:: Exercise material ::

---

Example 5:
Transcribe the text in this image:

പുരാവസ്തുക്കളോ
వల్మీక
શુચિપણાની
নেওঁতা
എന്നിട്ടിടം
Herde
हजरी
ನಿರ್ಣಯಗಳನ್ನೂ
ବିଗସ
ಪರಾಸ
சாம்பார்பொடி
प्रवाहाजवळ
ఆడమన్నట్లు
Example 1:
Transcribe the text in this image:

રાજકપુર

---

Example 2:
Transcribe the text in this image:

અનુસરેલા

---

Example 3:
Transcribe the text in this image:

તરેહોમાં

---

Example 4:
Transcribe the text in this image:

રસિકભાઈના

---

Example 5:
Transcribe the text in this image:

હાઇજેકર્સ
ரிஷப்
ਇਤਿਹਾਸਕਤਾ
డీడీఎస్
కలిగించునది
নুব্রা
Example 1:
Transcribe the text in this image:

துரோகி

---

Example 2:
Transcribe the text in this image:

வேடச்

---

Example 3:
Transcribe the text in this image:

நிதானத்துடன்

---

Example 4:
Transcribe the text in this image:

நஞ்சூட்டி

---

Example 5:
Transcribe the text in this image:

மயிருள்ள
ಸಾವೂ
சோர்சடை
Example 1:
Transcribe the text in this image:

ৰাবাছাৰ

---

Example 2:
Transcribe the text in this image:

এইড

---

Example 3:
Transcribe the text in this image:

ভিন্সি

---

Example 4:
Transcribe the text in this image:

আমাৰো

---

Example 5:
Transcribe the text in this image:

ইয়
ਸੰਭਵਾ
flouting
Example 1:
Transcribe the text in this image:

:::

[Problem] Copy all the lines above with every "Example" switched to "Item", keeping everything else unchanged.

[Answer to the task]
---

Item 5:
Transcribe the text in this image:

പുരാവസ്തുക്കളോ
వల్మీక
શુચિપણાની
নেওঁতা
എന്നിട്ടിടം
Herde
हजरी
ನಿರ್ಣಯಗಳನ್ನೂ
ବିଗସ
ಪರಾಸ
சாம்பார்பொடி
प्रवाहाजवळ
ఆడమన్నట్లు
Item 1:
Transcribe the text in this image:

રાજકપુર

---

Item 2:
Transcribe the text in this image:

અનુસરેલા

---

Item 3:
Transcribe the text in this image:

તરેહોમાં

---

Item 4:
Transcribe the text in this image:

રસિકભાઈના

---

Item 5:
Transcribe the text in this image:

હાઇજેકર્સ
ரிஷப்
ਇਤਿਹਾਸਕਤਾ
డీడీఎస్
కలిగించునది
নুব্রা
Item 1:
Transcribe the text in this image:

துரோகி

---

Item 2:
Transcribe the text in this image:

வேடச்

---

Item 3:
Transcribe the text in this image:

நிதானத்துடன்

---

Item 4:
Transcribe the text in this image:

நஞ்சூட்டி

---

Item 5:
Transcribe the text in this image:

மயிருள்ள
ಸಾವೂ
சோர்சடை
Item 1:
Transcribe the text in this image:

ৰাবাছাৰ

---

Item 2:
Transcribe the text in this image:

এইড

---

Item 3:
Transcribe the text in this image:

ভিন্সি

---

Item 4:
Transcribe the text in this image:

আমাৰো

---

Item 5:
Transcribe the text in this image:

ইয়
ਸੰਭਵਾ
flouting
Item 1:
Transcribe the text in this image:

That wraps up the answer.